Blue Grass Enterprises recognizes sustainability, the integration of environmental stewardship, social responsibility, and economic viability, as a critical and never-ending goal. We embrace sustainability as, “meeting the needs of the present without compromising the ability of future generations to meet their own needs.” It is also a focus on the “triple bottom line”- people, planet and profit (a practice recognized and endorsed by the EPA).

The idea of a sustainable turf farm is a viable one. In fact, we are already putting sustainable practices in place today. 

Here are just some of those practices we’ve developed:

  • Field Management - At any one time, we have at least 80% of our ground in either oxygen producing turfgrass or a cover crop (where we have recently removed sod) - all year long. This practice prevents soil erosion while naturally replenishing the soil with beneficial nutrients.
  • Soil Testing and Management - Any nutrient applications are done only after careful soil testing is completed, alerting us of any natural nutrient deficiencies that may exist in the soil.
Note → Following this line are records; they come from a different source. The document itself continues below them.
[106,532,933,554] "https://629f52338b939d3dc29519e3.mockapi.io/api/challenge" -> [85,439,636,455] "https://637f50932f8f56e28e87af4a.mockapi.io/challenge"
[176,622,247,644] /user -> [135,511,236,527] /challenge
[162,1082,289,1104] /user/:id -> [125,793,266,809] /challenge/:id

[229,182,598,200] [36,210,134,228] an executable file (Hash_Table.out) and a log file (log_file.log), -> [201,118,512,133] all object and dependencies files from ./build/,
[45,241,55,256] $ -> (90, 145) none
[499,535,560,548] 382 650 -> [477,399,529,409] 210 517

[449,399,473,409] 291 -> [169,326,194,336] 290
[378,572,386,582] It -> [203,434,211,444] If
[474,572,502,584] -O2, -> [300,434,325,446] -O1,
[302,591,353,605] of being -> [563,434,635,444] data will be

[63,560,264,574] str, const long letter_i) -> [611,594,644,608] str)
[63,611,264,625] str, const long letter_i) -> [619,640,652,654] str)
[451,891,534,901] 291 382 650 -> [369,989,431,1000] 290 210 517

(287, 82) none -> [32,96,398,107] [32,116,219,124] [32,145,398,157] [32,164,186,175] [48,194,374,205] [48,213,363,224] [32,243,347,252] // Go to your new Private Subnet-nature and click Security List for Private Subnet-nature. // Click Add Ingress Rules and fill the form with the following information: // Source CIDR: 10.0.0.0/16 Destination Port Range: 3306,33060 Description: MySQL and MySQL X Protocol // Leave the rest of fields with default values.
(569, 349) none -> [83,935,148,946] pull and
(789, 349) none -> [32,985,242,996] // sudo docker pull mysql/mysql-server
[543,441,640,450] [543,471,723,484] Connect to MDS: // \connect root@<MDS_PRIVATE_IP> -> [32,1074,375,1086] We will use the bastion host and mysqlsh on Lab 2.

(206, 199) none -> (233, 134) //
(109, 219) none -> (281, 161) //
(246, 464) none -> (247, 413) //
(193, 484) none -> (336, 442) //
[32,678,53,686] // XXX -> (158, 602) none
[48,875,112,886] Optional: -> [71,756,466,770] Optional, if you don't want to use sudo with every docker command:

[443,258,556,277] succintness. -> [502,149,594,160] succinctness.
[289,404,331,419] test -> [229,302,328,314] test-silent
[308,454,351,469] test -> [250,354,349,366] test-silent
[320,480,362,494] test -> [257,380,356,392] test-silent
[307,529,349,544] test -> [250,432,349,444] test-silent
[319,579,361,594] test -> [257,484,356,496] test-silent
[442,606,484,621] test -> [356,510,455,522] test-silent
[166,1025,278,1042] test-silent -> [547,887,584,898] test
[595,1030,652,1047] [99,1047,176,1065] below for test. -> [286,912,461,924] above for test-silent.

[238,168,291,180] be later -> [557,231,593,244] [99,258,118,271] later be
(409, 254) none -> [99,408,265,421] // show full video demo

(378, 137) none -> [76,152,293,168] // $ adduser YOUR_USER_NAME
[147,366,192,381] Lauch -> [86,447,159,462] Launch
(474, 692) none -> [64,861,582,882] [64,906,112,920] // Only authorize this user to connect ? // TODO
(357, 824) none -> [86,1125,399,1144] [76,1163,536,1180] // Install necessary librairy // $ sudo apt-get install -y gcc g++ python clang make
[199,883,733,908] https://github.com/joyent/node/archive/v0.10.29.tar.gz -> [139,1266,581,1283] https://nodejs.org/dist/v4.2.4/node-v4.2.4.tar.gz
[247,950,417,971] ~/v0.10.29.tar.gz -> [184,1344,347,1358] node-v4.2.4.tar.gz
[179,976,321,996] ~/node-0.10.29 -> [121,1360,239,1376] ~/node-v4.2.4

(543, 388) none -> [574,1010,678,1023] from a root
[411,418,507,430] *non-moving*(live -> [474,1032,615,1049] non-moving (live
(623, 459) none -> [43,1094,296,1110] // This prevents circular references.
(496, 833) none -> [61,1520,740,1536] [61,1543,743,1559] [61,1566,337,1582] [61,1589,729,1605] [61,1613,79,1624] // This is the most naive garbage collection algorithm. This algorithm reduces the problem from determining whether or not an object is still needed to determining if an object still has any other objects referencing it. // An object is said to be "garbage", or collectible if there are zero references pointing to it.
State-of-the-art soil analysis, software and machinery are used to accurately administer applications with rates based upon where the nutrients are actually needed.
  • Chemical Applications - Chemical applications are applied sparingly with a long term approach in mind. A great example of this philosophy is our grub control procedure: Finding a grub in our sod field does not automatically trigger an application of insecticide to the whole field. We inspect the whole field, determining trouble spots and how many grubs exist within a square foot. If the count is within sustainable limits (fewer than 10 larvae per square foot) we will not treat. Grubs are natural and research has found that a few grubs in the turfgrass does not harm the sod. 
  • Water Conservation -  Our soil seed bed is prepared with maximum rain absorption in mind. We aerate regularly to minimize run-off once a crop is mature. Our fields are not on regular watering schedules. We irrigate only based on need. This strategy produces three tangible outcomes: the plants become heartier (able to withstand drought better); we conserve a natural resource; and it helps us keep our prices low.
  • Energy & Fuel Conservation - We upgrade equipment and facilities regularly in order to conserve electricity, water and fuel. This is a win-win scenario as these are environmentally sound principals and conservation allows us to keep our prices low.
  • Soil Conservation - One question we repeatedly hear is, “Do you need to haul in more topsoil after each harvest?” The answer is no. Most people think that the black/brown bottom layer to the sod is all soil. In reality, most of what you see there are the sod roots clinging to organic matter. On average, less than 1/4” of topsoil is harvested with each cutting. We harvest a field every two years and the organic material (grass clippings) we put back into the soil increases our topsoil layer by at least a 1/8” each year, we’ve never had to have topsoil hauled in. In fact, research has shown that turfgrass is actually one of the best soil producing crops one can grow.